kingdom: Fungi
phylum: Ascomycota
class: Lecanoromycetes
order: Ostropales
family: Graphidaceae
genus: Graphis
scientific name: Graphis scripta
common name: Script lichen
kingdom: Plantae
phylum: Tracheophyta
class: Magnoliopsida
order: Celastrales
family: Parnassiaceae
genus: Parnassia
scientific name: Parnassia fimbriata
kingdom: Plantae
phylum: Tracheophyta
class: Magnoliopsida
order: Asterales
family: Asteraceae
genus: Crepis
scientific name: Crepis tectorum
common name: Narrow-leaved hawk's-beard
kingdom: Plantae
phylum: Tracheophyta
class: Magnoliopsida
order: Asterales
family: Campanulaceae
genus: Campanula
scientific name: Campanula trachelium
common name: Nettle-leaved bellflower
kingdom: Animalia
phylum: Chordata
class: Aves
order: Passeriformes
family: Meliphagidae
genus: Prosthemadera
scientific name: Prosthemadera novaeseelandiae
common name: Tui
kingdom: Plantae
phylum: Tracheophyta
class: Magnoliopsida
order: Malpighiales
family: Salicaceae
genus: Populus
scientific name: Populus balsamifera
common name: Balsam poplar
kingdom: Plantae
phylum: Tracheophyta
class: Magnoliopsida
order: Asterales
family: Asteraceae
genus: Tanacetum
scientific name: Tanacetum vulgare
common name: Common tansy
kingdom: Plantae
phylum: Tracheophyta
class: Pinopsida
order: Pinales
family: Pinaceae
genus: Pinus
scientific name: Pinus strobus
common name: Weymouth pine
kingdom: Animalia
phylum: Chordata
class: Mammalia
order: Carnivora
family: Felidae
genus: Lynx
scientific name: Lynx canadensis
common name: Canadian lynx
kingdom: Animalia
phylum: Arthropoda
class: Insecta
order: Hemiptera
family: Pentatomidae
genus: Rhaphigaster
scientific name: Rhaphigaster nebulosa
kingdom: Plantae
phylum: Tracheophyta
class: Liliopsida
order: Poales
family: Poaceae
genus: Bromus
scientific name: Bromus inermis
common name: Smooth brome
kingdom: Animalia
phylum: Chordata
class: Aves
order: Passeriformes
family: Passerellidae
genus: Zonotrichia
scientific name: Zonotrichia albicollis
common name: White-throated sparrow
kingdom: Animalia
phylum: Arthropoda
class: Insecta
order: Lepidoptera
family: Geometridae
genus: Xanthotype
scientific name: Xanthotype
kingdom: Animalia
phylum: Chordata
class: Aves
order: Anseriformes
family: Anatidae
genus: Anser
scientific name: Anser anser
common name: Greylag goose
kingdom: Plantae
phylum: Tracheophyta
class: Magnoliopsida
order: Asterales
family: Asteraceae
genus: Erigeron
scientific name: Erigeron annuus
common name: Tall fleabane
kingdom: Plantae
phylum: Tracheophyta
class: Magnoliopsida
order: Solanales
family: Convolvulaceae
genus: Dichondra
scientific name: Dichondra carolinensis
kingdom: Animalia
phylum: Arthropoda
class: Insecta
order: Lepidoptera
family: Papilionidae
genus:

+===+

Can you render the material above as a JSON list of strings, starting at the line with "genus: Tanacetum" and running through its last line, with one string per line and blank lines left out?

[
  "genus: Tanacetum",
  "scientific name: Tanacetum vulgare",
  "common name: Common tansy",
  "kingdom: Plantae",
  "phylum: Tracheophyta",
  "class: Pinopsida",
  "order: Pinales",
  "family: Pinaceae",
  "genus: Pinus",
  "scientific name: Pinus strobus",
  "common name: Weymouth pine",
  "kingdom: Animalia",
  "phylum: Chordata",
  "class: Mammalia",
  "order: Carnivora",
  "family: Felidae",
  "genus: Lynx",
  "scientific name: Lynx canadensis",
  "common name: Canadian lynx",
  "kingdom: Animalia",
  "phylum: Arthropoda",
  "class: Insecta",
  "order: Hemiptera",
  "family: Pentatomidae",
  "genus: Rhaphigaster",
  "scientific name: Rhaphigaster nebulosa",
  "kingdom: Plantae",
  "phylum: Tracheophyta",
  "class: Liliopsida",
  "order: Poales",
  "family: Poaceae",
  "genus: Bromus",
  "scientific name: Bromus inermis",
  "common name: Smooth brome",
  "kingdom: Animalia",
  "phylum: Chordata",
  "class: Aves",
  "order: Passeriformes",
  "family: Passerellidae",
  "genus: Zonotrichia",
  "scientific name: Zonotrichia albicollis",
  "common name: White-throated sparrow",
  "kingdom: Animalia",
  "phylum: Arthropoda",
  "class: Insecta",
  "order: Lepidoptera",
  "family: Geometridae",
  "genus: Xanthotype",
  "scientific name: Xanthotype",
  "kingdom: Animalia",
  "phylum: Chordata",
  "class: Aves",
  "order: Anseriformes",
  "family: Anatidae",
  "genus: Anser",
  "scientific name: Anser anser",
  "common name: Greylag goose",
  "kingdom: Plantae",
  "phylum: Tracheophyta",
  "class: Magnoliopsida",
  "order: Asterales",
  "family: Asteraceae",
  "genus: Erigeron",
  "scientific name: Erigeron annuus",
  "common name: Tall fleabane",
  "kingdom: Plantae",
  "phylum: Tracheophyta",
  "class: Magnoliopsida",
  "order: Solanales",
  "family: Convolvulaceae",
  "genus: Dichondra",
  "scientific name: Dichondra carolinensis",
  "kingdom: Animalia",
  "phylum: Arthropoda",
  "class: Insecta",
  "order: Lepidoptera",
  "family: Papilionidae",
  "genus:"
]